Leicester City connect with community through club's Champions League campaign

Leicester City Football Club have performed superbly in the Champions League this season and it is summoning up a community spirit similar to that of last season.

Leicester City connect with community through club's Champions League campaign
Leicester City line up for a team photograph prior to their Champions League clash with Copenhagen. Source - Rodrigo Pena of VAVEL.

There is a statue in the middle of Leicester city centre, where a particular seller of the Leicester Mercury sets up every morning, that commemorates the achievements of the city’s football, cricket and rugby teams in 1996/97 - when all three won a piece of significant silverware. The statue depicts three similar men engaged in their respective sport and all three are, importantly, interlinked - in it together, as it were.

It seems appropriate then that 20 years later, sport would bring the people of Leicester together once again in a way that many could only dream of. Every day we hear of stories about how football helps the community in numerous ways but it is not often that a team can create such an aura around a large city.

People now seem proud to walk the streets in their Leicester City shirts - ordinarily with Vardy printed on the back. Each of the players have their own rags-to-riches story that have caught the imagination of the watching world and it is these stories that make them so relatable - particularly Jamie Vardy but also the likes of Danny Simpson, N’Golo Kante, Danny Drinkwater, Riyad Mahrez and more.
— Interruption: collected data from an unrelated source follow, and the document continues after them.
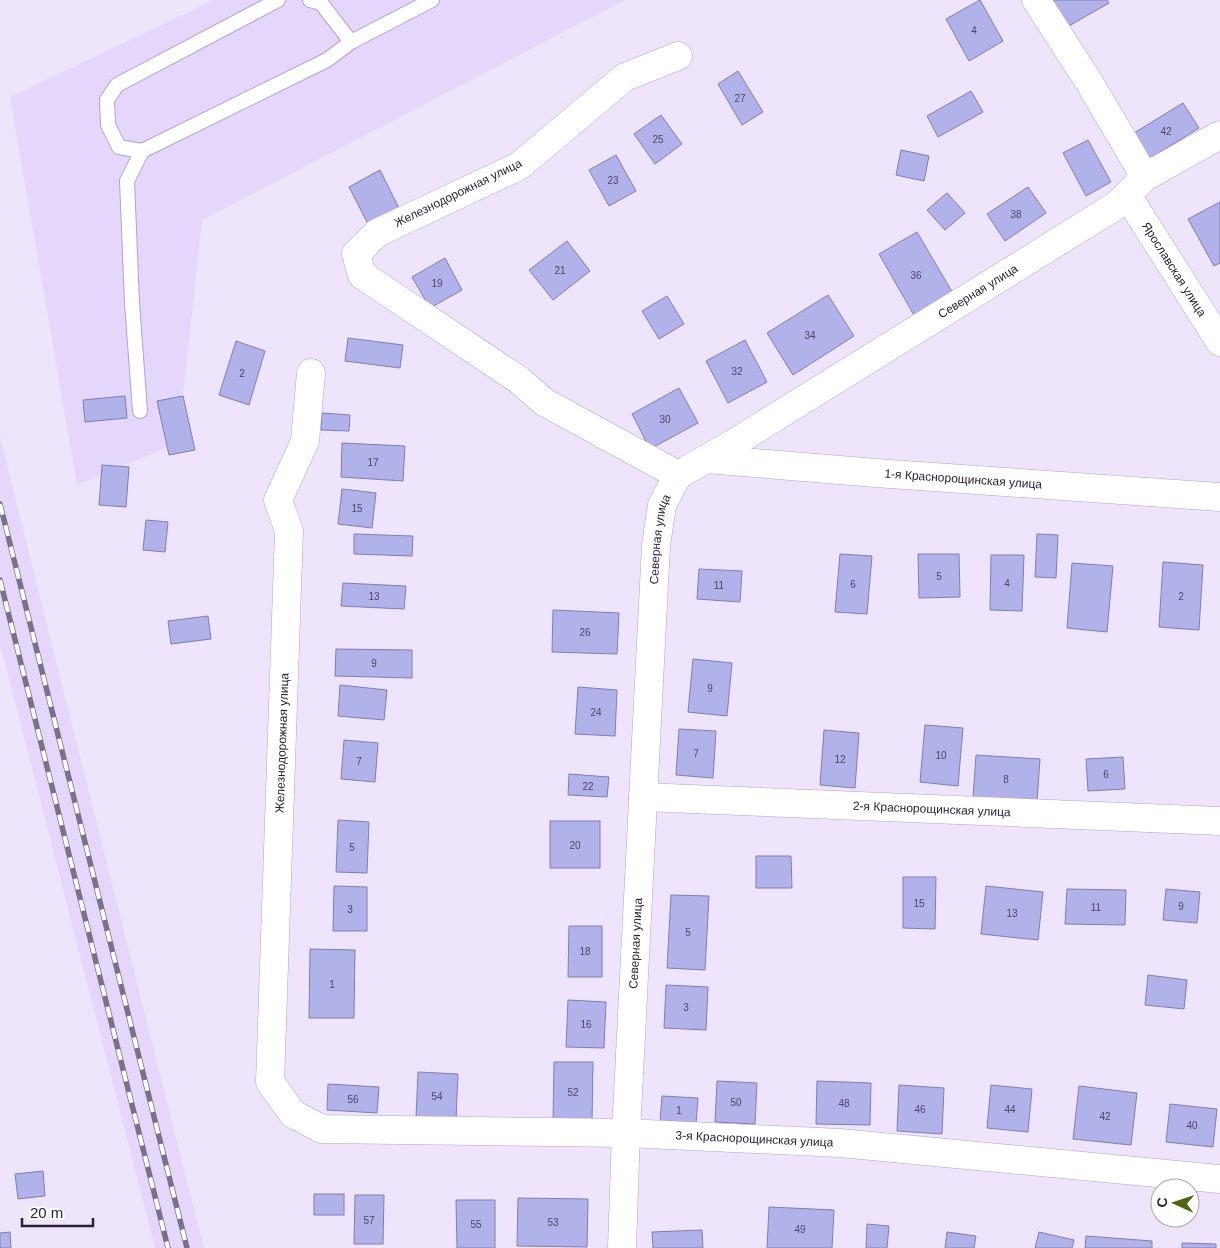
<svg xmlns="http://www.w3.org/2000/svg" width="1220" height="1248" font-family="Arial,sans-serif">
<rect width="100%" height="100%" fill="#eee5fc"/>
<!-- built -->
<g fill="#e5d6fc">
<polygon points="214,0 625,0 202,220 178,443 77,485 10,97"/>
<polygon points="0,437 50,638 204,1248 155,1248 3,655 0,644"/>
</g>
<!-- building -->
<g fill="#b1b2ea" stroke="#7e7eb3">
<polygon points="980,0 1003,41 969,61 946,19"/>
<polygon points="1051,0 1107,0 1109,3 1067,27"/>
<polygon points="738,71 763,112 742,125 718,84"/>
<polygon points="971,91 983,112 938,137 927,116"/>
<polygon points="1183,103 1199,128 1149,159 1134,133"/>
<polygon points="661,115 682,144 655,164 634,134"/>
<polygon points="1088,140 1111,182 1086,196 1063,153"/>
<polygon points="901,150 929,156 924,181 896,175"/>
<polygon points="616,155 636,191 609,206 589,170"/>
<polygon points="380,170 401,212 370,228 349,187"/>
<polygon points="1028,187 1046,213 1005,241 987,214"/>
<polygon points="947,193 965,213 945,230 927,210"/>
<polygon points="1220,202 1220,263 1214,266 1188,219"/>
<polygon points="917,232 954,295 915,317 879,254"/>
<polygon points="567,241 590,271 553,300 529,270"/>
<polygon points="445,258 462,290 430,308 412,277"/>
<polygon points="828,295 854,336 793,375 767,333"/>
<polygon points="667,296 684,324 659,339 642,311"/>
<polygon points="348,338 403,345 400,368 345,361"/>
<polygon points="745,340 767,382 728,403 706,361"/>
<polygon points="236,341 265,351 249,405 219,395"/>
<polygon points="679,388 698,423 650,449 632,414"/>
<polygon points="125,396 127,418 85,422 83,400"/>
<polygon points="183,396 195,450 169,455 157,401"/>
<polygon points="322,413 350,415 349,431 321,430"/>
<polygon points="342,443 405,446 403,481 341,477"/>
<polygon points="102,465 129,467 126,507 99,505"/>
<polygon points="342,489 376,493 372,528 338,524"/>
<polygon points="146,520 168,522 165,552 143,550"/>
<polygon points="354,534 413,536 412,556 354,554"/>
<polygon points="1037,534 1058,535 1056,578 1035,577"/>
<polygon points="840,554 872,556 867,614 835,612"/>
<polygon points="918,554 959,554 960,597 919,598"/>
<polygon points="991,555 1024,555 1022,611 990,610"/>
<polygon points="1163,562 1203,565 1199,630 1159,627"/>
<polygon points="1072,563 1113,566 1107,632 1067,628"/>
<polygon points="699,569 742,571 740,602 697,599"/>
<polygon points="343,583 406,586 404,609 341,606"/>
<polygon points="553,610 619,613 617,654 552,652"/>
<polygon points="208,616 211,639 171,644 168,621"/>
<polygon points="336,649 412,650 412,678 335,676"/>
<polygon points="693,659 732,663 727,716 688,712"/>
<polygon points="340,685 387,690 384,720 338,716"/>
<polygon points="578,687 617,690 615,736 575,734"/>
<polygon points="925,725 963,728 958,786 920,782"/>
<polygon points="679,729 716,731 713,778 676,775"/>
<polygon points="824,730 859,733 855,788 820,785"/>
<polygon points="344,740 378,743 375,782 341,779"/>
<polygon points="976,755 1040,759 1037,802 973,798"/>
<polygon points="1123,757 1125,789 1088,791 1086,759"/>
<polygon points="569,774 609,777 607,797 568,795"/>
<polygon points="338,820 369,822 367,873 336,872"/>
<rect x="550" y="821" width="50" height="47"/>
<polygon points="756,856 791,856 792,888 756,888"/>
<polygon points="903,877 936,877 935,929 903,928"/>
<polygon points="334,886 367,887 367,931 333,931"/>
<polygon points="986,886 1043,892 1038,940 981,934"/>
<polygon points="1067,889 1126,890 1125,925 1065,924"/>
<polygon points="1166,889 1200,892 1197,923 1163,920"/>
<polygon points="671,895 709,896 705,970 667,968"/>
<polygon points="569,926 602,926 602,977 568,977"/>
<polygon points="310,949 355,950 354,1018 309,1018"/>
<polygon points="1148,975 1187,980 1184,1009 1145,1005"/>
<polygon points="666,985 708,987 706,1030 664,1028"/>
<polygon points="568,1000 606,1002 604,1048 566,1047"/>
<polygon points="554,1062 593,1062 592,1123 553,1122"/>
<polygon points="418,1072 458,1074 456,1120 416,1117"/>
<polygon points="717,1081 757,1083 755,1124 715,1122"/>
<polygon points="817,1081 871,1083 870,1125 816,1124"/>
<polygon points="328,1084 379,1087 377,1113 327,1110"/>
<polygon points="899,1085 944,1088 942,1134 897,1131"/>
<polygon points="991,1085 1032,1089 1028,1132 987,1128"/>
<polygon points="1079,1086 1137,1093 1131,1145 1073,1139"/>
<polygon points="662,1096 698,1098 696,1124 660,1122"/>
<polygon points="1170,1104 1217,1109 1213,1147 1166,1142"/>
<polygon points="43,1171 45,1196 18,1199 15,1174"/>
<rect x="314" y="1194" width="30" height="21"/>
<polygon points="355,1195 384,1195 383,1244 354,1244"/>
<polygon points="518,1198 588,1199 587,1247 517,1246"/>
<polygon points="456,1200 495,1200 495,1248 457,1248"/>
<polygon points="769,1207 834,1210 832,1248 767,1248"/>
<polygon points="867,1224 889,1226 887,1248 866,1248"/>
<polygon points="702,1230 703,1248 653,1248 652,1232"/>
<polygon points="10,1232 11,1248 0,1248 0,1233"/>
<polygon points="947,1232 976,1236 974,1248 945,1248"/>
<polygon points="1039,1232 1074,1240 1072,1248 1035,1248"/>
<polygon points="1086,1236 1152,1241 1152,1248 1085,1248"/>
<polygon points="1182,1243 1216,1244 1216,1248 1182,1248"/>
</g>
<g fill="none" stroke-linecap="round" stroke-linejoin="round">
<!-- lane casing -->
<g stroke="#b69fd5" stroke-width="16">
<g id="lane">
<polyline points="310,0 321,3 351,42"/>
<polyline points="142,151 119,147 108,125 107,100 117,85 278,0"/>
<polyline points="140,411 132,303 127,181 142,151 327,60 351,42 432,0"/>
</g>
</g>
<!-- street casing -->
<g stroke="#b69fd5" stroke-width="29">
<g id="street">
<polyline points="1036,0 1089,82 1145,177"/>
<polyline points="678,56 625,77 519,166 377,233 356,254 362,275 519,380 544,402 678,475"/>
<path id="s1" d="M1127,195L1220,342"/>
<path id="s2" d="M311,373L305,441L278,500L289,531L270,1082L293,1114L322,1129L626,1133L840,1143L1220,1179"/>
<path id="s3" d="M706,459L876,473L1220,497"/>
<path id="s4" d="M643,797L1220,821"/>
<path id="s5" d="M622,1248L626,1133L656,545L662,505L678,475L729,446L1117,205L1145,177L1220,135"/>
</g>
</g>
<!-- lane -->
<use href="#lane" stroke="#fff" stroke-width="14"/>
<!-- street -->
<use href="#street" stroke="#fff" stroke-width="28"/>
<!-- rail casing -->
<g stroke="#7a7187" stroke-width="5.5">
<g id="rail">
<polyline points="0,504 187,1248"/>
<polyline points="0,580 168,1248"/>
</g>
</g>
<!-- rail -->
<use href="#rail" stroke="#fff" stroke-width="4" stroke-dasharray="11" stroke-linecap="butt"/>
</g>
<g text-anchor="middle" dominant-baseline="central" stroke-width="4" stroke-linejoin="round" paint-order="stroke">
<!-- number labels -->
<g font-size="10" fill="#4c4563">
<text x="974" y="30">4</text>
<text x="740" y="98">27</text>
<text x="1166" y="131">42</text>
<text x="658" y="139">25</text>
<text x="613" y="180">23</text>
<text x="1016" y="214">38</text>
<text x="560" y="270">21</text>
<text x="916" y="275">36</text>
<text x="437" y="283">19</text>
<text x="810" y="335">34</text>
<text x="737" y="371">32</text>
<text x="242" y="373">2</text>
<text x="665" y="419">30</text>
<text x="373" y="462">17</text>
<text x="357" y="508">15</text>
<text x="939" y="576">5</text>
<text x="1007" y="583">4</text>
<text x="853" y="584">6</text>
<text x="719" y="585">11</text>
<text x="374" y="596">13</text>
<text x="1181" y="596">2</text>
<text x="585" y="632">26</text>
<text x="374" y="663">9</text>
<text x="710" y="688">9</text>
<text x="596" y="712">24</text>
<text x="696" y="753">7</text>
<text x="941" y="755">10</text>
<text x="840" y="759">12</text>
<text x="359" y="761">7</text>
<text x="1106" y="774">6</text>
<text x="1006" y="779">8</text>
<text x="588" y="786">22</text>
<text x="575" y="845">20</text>
<text x="352" y="847">5</text>
<text x="919" y="903">15</text>
<text x="1181" y="906">9</text>
<text x="1096" y="907">11</text>
<text x="350" y="909">3</text>
<text x="1012" y="913">13</text>
<text x="688" y="932">5</text>
<text x="585" y="951">18</text>
<text x="332" y="984">1</text>
<text x="686" y="1007">3</text>
<text x="586" y="1024">16</text>
<text x="573" y="1092">52</text>
<text x="437" y="1096">54</text>
<text x="353" y="1099">56</text>
<text x="736" y="1102">50</text>
<text x="844" y="1103">48</text>
<text x="920" y="1109">46</text>
<text x="1010" y="1109">44</text>
<text x="679" y="1110">1</text>
<text x="1105" y="1116">42</text>
<text x="1192" y="1125">40</text>
<text x="369" y="1220">57</text>
<text x="553" y="1222">53</text>
<text x="476" y="1224">55</text>
<text x="800" y="1229">49</text>
</g>
<!-- street labels -->
<g font-size="12" fill="#2a2136" stroke="#fff">
<text transform="translate(458 193) rotate(-26)">Железнодорожная улица</text>
<text stroke="none"><textPath href="#s1" startOffset="88">Ярославская улица</textPath></text>
<text stroke="none"><textPath href="#s5" startOffset="1130">Северная улица</textPath></text>
<text stroke="none"><textPath href="#s3" startOffset="258">1-я Краснорощинская улица</textPath></text>
<text stroke="none"><textPath href="#s5" startOffset="710">Северная улица</textPath></text>
<text transform="translate(282 743) rotate(-88)">Железнодорожная улица</text>
<text stroke="none"><textPath href="#s4" startOffset="289">2-я Краснорощинская улица</textPath></text>
<text stroke="none"><textPath href="#s5" startOffset="305">Северная улица</textPath></text>
<text stroke="none"><textPath href="#s2" startOffset="1222">3-я Краснорощинская улица</textPath></text>
</g>
</g>
<!-- north arrow -->
<g transform="translate(1175 1203) rotate(273)"><circle r="24" fill="#ffffff" stroke="#aaa6af"/>
<path d="M0-4L9 19L0 12L-9 19Z" fill="#4f6512"/>
<text y="-8" font-size="14" font-weight="bold" text-anchor="middle" fill="#2a2136">С</text>
</g>
<!-- scale -->
<path d="M22 1218v8h71v-8" fill="none" stroke="#2a2136" stroke-width="2.5"/>
<text x="30" y="1218" font-size="15" fill="#2a2136" stroke="#ffffff" stroke-width="4" paint-order="stroke">20 m</text>
</svg>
These men and their manager are now depicted on artworks plastered across the city. The three standouts are:

  1. On the wall of Brucciani craft bakery just next to the River Soar - which depicts Claudio Ranieri as some sort of Roman God.
     
  2. On the side of the Grade-II* Newarke Houses Museum building just off the campus of De Montfort University - which nods towards the club’s owner and his Thai heritage.
     
  3. On Kate Street, behind Mark’s Electrical store to be precise, which displays Richard Wilson’s work that includes Mr Ranieri and a number of Leicester players.
Claudio Ranieri depicted as a Roman God outside of Brucciani's in Leicester. Source - Emily Collins.
Claudio Ranieri depicted as a Roman God outside of Brucciani's in Leicester. Source - Emily Collins.
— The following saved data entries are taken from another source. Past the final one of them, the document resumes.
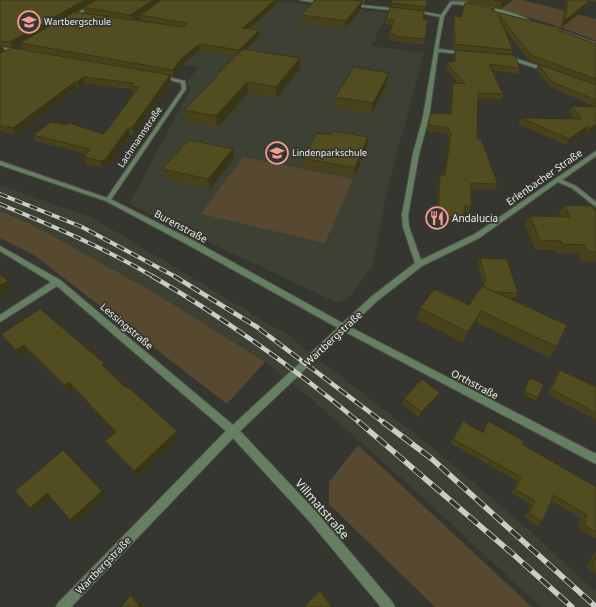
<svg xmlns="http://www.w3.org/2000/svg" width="596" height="607" viewBox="0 0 596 607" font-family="'Noto Sans',sans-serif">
<rect width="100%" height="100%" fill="#34362f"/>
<g fill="#3d4134">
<polygon points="264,0 388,13 371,46 424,53 387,190 373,265 349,298 337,303 129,204 191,88 187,83 198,67 154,58"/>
<polygon points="0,185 93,218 289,336 432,447 530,531 596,592 596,607 541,607 406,482 309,397 265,362 155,293 31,224 0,211"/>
</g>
<g fill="#57492f">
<path d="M445 0H522L596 19V41C548 20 497 8 445 0Z"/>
<polygon points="243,157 353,179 325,243 201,214"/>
<polygon points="0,211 31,224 155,293 265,362 227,404 34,255 0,238"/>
<polygon points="358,445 532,607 435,607 329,504 329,482"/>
</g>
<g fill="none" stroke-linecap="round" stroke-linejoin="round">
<g stroke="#51534d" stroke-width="2">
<g id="minor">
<polygon points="99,0 104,0 72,19 69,18"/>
<polygon points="299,0 310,0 326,3 324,4"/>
<path d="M450 2C467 0 514 11 529 20L527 21C502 14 478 5 452 4L444 16 438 49 465 52 467 53 465 54 438 52 429 117 419 154 408 215 409 227 421 260 475 234 596 151V156L562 180 576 186 596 202V207L572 188 558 182 479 238 422 266 377 301 240 431 318 514 393 603 395 607H381L310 522 233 438 71 607H56L58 603 226 431 57 286 0 322V315L51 282 0 251V246L60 280 233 425 371 297 415 263 403 227 402 215 413 154 423 117 440 17 412 11 414 10 441 15Z"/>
<polygon points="351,4 400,9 402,10 400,11 352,6"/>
<polygon points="548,26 596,43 596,45 548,28"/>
<polygon points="0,47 17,50 19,51 17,52 0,49"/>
<polygon points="507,56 549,69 549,70 545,71 505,58 505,56"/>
<polygon points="158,75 185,81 186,89 110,201 106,201 106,199 182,89 181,83 158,77"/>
</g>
</g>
<g stroke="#51534d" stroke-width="2">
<polygon id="tertiary" points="0,161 110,199 198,243 346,325 596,454 596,464 340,329 192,247 106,201 0,165"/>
</g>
<use href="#minor" fill="#658061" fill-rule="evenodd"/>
<use href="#tertiary" fill="#658061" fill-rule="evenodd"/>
<g stroke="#caccc6" stroke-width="4">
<g id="rail-far2">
<polyline points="0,194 82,227 176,277"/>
<path d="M0 204C53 226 104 248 154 277"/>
</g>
</g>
<g stroke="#caccc6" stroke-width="4.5">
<g id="rail-far1">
<path d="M152 276C226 319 295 369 360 423"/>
<polyline points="174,276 257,327 384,423"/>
</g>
</g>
<g stroke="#caccc6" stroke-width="5.5">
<g id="rail">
<polyline points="359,422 514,555 572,607"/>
<polyline points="383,422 432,459 596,607"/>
</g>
</g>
<use href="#rail-far2" stroke="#34362f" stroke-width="2.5" stroke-dasharray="8" stroke-linecap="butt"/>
<use href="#rail-far1" stroke="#34362f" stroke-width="3" stroke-dasharray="10" stroke-linecap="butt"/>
<use href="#rail" stroke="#34362f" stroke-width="4" stroke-dasharray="12" stroke-linecap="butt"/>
</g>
<g fill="#47421c" fill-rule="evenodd">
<path d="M0 0 94 1 162 0 133 20 141 21 140 15 162 0H281L249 29 260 36 247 49 300 69 276 98 248 93 217 128 186 122 184 110 215 79V77L237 56 200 50 181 66 174 76 170 75 171 81 134 134 130 135 107 167H103L86 164 84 157 86 154 36 141 33 135 104 134 135 93 132 92 131 89 85 83 79 88H77L16 135 0 131ZM83 8 84 13 75 12ZM20 43 22 49 5 51 2 46 13 47Z"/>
<polygon points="315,0 368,0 364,5 361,4 361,9 345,29 301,23 301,15"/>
<polygon points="427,0 423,19 428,20 424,45 393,41 393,40 388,39 389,34 392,25 385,24 386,19 391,7 391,3"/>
<polygon points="468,0 513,0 500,9 467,3"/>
<polygon points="566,0 596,0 596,2 588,1 586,8 561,28"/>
<polygon points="495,9 494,11 559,30 596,44 596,107 550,87 536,69 538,64 583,80 529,60 504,28 513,50 511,55 520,68 518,74 492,70 503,94 502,99 478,99 477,139 498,184 495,190 471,189 471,207 468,213 464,212 464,219 462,225 436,221 438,181 440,175 444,175 449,139 447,138 448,134 427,131 431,113 450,114 452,89 453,83 459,84 446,68 447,63 454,62 454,55 455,50 482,52 453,49 453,21 454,16 461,17"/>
<polygon points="387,84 371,115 335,108 335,97"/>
<polygon points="572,106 596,128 587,134 585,132 566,145 518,124 521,118 575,118 569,112"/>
<polygon points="367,147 354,178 302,168 303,158"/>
<polygon points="233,149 234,158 210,189 164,178 162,169"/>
<polygon points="564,205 596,212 596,261 581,261 578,254 557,253 555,250 535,250 525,225 530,216 560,217 559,214"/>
<polygon points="480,258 518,293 515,298 507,298 557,347 549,358 476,322 463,343 416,319 420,308 469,305 484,285 478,263"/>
<polygon points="1,334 104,363 107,369 126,388 179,437 138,476 109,446 105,441 115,432 73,388 69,391 28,351 21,356 6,340"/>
<polygon points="560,370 596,387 596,420 547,394 556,375"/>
<polygon points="530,378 538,398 536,401 522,394 528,381"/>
<polygon points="404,398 437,398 419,418 402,404"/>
<polygon points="463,421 482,432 488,421 522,444 596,487 596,539 578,528 581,519 552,501 542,522 537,526 524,517 531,505 511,493 517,481 450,443"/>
<polygon points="596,551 596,575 586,566"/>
</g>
<g fill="#393616">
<polygon points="85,0 93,0 94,1 13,47 10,42"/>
<polygon points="153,0 162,0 132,20 130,15"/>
<polygon points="275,0 281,0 243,34 243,28"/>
<polygon points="365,0 368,0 364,5"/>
<polygon points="504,0 513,0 500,9 502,1"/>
<polygon points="362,1 361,9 345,29 346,21"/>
<polygon points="588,2 586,8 561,28 564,21"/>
<polygon points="259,30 260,36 240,56 239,50"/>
<polygon points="199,44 200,50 181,66 174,76 173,70 180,60"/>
<polygon points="2,46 5,52 0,55 0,47"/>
<polygon points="300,58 300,69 276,98 276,87"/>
<polygon points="389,73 387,84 371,115 373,103"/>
<polygon points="170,75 171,81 134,134 132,128"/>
<polygon points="83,77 85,83 79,88 77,82"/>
<polygon points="75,82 77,88 16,135 13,128"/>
<polygon points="247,82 248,93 217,128 216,116"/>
<polygon points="596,124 596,128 587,134 590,128"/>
<polygon points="588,126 585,132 566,145 569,139"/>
<polygon points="128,128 130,135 107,167 103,167 101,161"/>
<polygon points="368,137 367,147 354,178 355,168"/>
<polygon points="233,149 234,158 210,189 208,179"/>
<polygon points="8,281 13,289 0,297 0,285"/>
<polygon points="481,311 476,322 463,343 468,332"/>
<polygon points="24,345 28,351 21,356 16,350"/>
<polygon points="104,363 107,369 105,371 102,365"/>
<polygon points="69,382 73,388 69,391 65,385"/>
<polygon points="440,393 437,398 419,418 421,412"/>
<polygon points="177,431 179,437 138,476 134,471"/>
<polygon points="102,491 106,495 75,524 70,520"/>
<polygon points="47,493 52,498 35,512 30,508"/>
<polygon points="131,595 137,599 143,607 140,607"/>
</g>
<g fill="#524d20" stroke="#393616">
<polygon points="0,0 85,0 10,42 0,41"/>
<polygon points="96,0 153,0 130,15 83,7"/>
<polygon points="162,0 275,0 243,28 259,30 239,50 199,44 180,60 173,70 20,43 74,12 184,27 187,24 186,23 140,15"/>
<polygon points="315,0 351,0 362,1 346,21 301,15"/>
<polygon points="392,0 427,0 426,7 391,3"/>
<polygon points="494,0 504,0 502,1"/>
<polygon points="568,0 589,0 588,2 564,21"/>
<polygon points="465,3 495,9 492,11 560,28 558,30 596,44 596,79 531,55 498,14 513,50 455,44 454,16 461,17"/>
<polygon points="390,7 424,11 423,19 428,20 425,39 394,36 394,34 389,34 394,20 386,19"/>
<polygon points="12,48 170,75 132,128 128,128 105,160 101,161 84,157 90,149 33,135 51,122 67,125 69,123 104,134 139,87 131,86 134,83 83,77 77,82 75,82 13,128 0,126 0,53"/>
<polygon points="243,49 300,58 276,87 247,82 216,116 184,110 217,77 215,77"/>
<polygon points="455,50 512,55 515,56 520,68 489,64 503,94 478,93 477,139 481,139 498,184 471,183 471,207 464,206 464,219 438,215 440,175 445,175 451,133 449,133 449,128 428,125 431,113 451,114 453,83 465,84 447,63 455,61"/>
<polygon points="538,64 596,85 596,100 552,82"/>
<polygon points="354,67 389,73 373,103 335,97"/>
<polygon points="572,106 596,107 596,124 590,128 588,126 569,139 521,118 582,119"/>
<polygon points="333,131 368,137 355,168 303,158 317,133 331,135"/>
<polygon points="189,140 233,149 208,179 162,169"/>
<polygon points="564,205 592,206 596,212 596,252 587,251 584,245 562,244 561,241 540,240 530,216 570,217"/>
<polygon points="480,258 507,259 518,293 495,292 483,287 486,281"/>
<polygon points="0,274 8,281 0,285"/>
<polygon points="482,286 567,325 557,347 481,311 468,332 420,308 434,289 469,305"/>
<polygon points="40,309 104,363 102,365 126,388 128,387 177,431 134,471 105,441 116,432 69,382 65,385 24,345 16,350 1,334"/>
<polygon points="560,370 596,387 596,413 551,389"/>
<polygon points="530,378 544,384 538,398 524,391"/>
<polygon points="422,379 440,393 421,412 404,398"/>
<polygon points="463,421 483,433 488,421 524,441 522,444 596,487 596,532 584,525 587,515 554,495 542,522 529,513 535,501 515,489 521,477 453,439"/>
<polygon points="63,450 102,491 70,520 47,493 30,508 15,491"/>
<polygon points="596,557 596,567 592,563"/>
<polygon points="320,591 332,607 304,607"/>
<polygon points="131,595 140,607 121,607"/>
</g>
<defs>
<g id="school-ring" transform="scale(1.15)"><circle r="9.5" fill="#34362f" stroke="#f59c92" stroke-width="1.5"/><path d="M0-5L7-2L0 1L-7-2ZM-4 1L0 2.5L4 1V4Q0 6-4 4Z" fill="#f59c92"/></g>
<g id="restaurant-ring" transform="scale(1.15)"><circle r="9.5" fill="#34362f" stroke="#f59c92" stroke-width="1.5"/><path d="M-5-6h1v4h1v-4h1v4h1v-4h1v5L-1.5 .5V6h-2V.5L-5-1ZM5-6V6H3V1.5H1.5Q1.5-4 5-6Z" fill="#f59c92"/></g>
</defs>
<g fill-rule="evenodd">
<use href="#school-ring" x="29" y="22"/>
<use href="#school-ring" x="277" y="153"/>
<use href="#restaurant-ring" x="437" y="218"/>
</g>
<g text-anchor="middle" stroke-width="3.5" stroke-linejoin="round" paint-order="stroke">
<g font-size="9" fill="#eceee9" stroke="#34362f" text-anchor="start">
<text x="44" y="25">Wartbergschule</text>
<text x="292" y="156">Lindenparkschule</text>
</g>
<g font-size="9" fill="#eceee9" stroke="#34362f">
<text transform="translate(140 137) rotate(-56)" y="3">Lachmannstraße</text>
</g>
<g font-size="10" fill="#eceee9" stroke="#34362f">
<text transform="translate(544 177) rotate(-35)" y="4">Erlenbacher Straße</text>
<text transform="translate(181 226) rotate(28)" y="4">Burenstraße</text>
<text transform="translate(127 326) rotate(40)" y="4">Lessingstraße</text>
<text transform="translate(333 338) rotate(-43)" y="4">Wartbergstraße</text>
<text transform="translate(475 384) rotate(28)" y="4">Orthstraße</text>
<text transform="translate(103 565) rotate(-46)" y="4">Wartbergstraße</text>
</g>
<g font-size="10" fill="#eceee9" stroke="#34362f" text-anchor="start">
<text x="452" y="222">Andalucia</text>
</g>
<g font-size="12" fill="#eceee9" stroke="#34362f">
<text transform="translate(322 509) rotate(49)" y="4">Villmatstraße</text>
</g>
</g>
</svg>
Business owner Tom Brucianni said: “We wanted to get involved because we thought this was a fun idea that would raise a smile as people go by.

  • “It’s a nice visible site, and of course we there’s the Italian connection with Ranieri, although he hasn’t been in to try one of our famous lemon splits yet. Claudio must feel like he’s really arrived and joined the big league now that he’s on the wall of Brucciani's!"

The city have their heroes back

In an era where football gets as much bad press as it does good, an era where England managers are sacked due to corruption, where clubs are fined due to fans throwing missiles at team busses, where the international governing body is thrown into disrepute on a semi-regular basis - this city finally have their heroes back.

Whether they lifted their first ever league title is irrelevant. Although that might have been the source of the public’s overwhelming pride, the mere fact that a team of 11 individuals and their manager brought a community together through something as, in retrospect, meaningless as football is the real triumph here.

Even now, the people are still engulfed in this group of players despite the fact that a poor start to the league campaign might have brought some back down to earth for the moment.

However, a Champions League campaign that has caught the imagination of the rest of Europe has given the community a sense of optimism once more. It is important to not see the nine points or the three clean sheets as a statistic because, with each win, the people associated with the city begin to dream that they might be a part of something bigger once again.

The Leicester team celebrate Albrighton's goal against Porto. Source - VAVEL's Rodrigo Pena.
The Leicester team celebrate Albrighton's goal against Porto. Source - VAVEL's Rodrigo Pena.

As fans walk past the Highcross shopping centre before a game or enjoy a fan park located just outside the city centre with dozens of Porto fans or enjoy a pint in the Swan and Rushes pub with a trio of Italian tourists who have travelled just to watch this cult side face Copenhagen, there is still a sense of togetherness that I have honestly been overwhelmed by.

More to come for Foxes

Even the roars at the King Power, which I can hear from my student accommodation bedroom on any given matchday, are comparable when the Premier League makes way for European football every fortnight or so.

Although the city might miss the comradery behind a Champions League home match when the squad travel to Denmark this week, all eyes will be watching as the Foxes remarkably look set to qualify from their group with two matches to spare.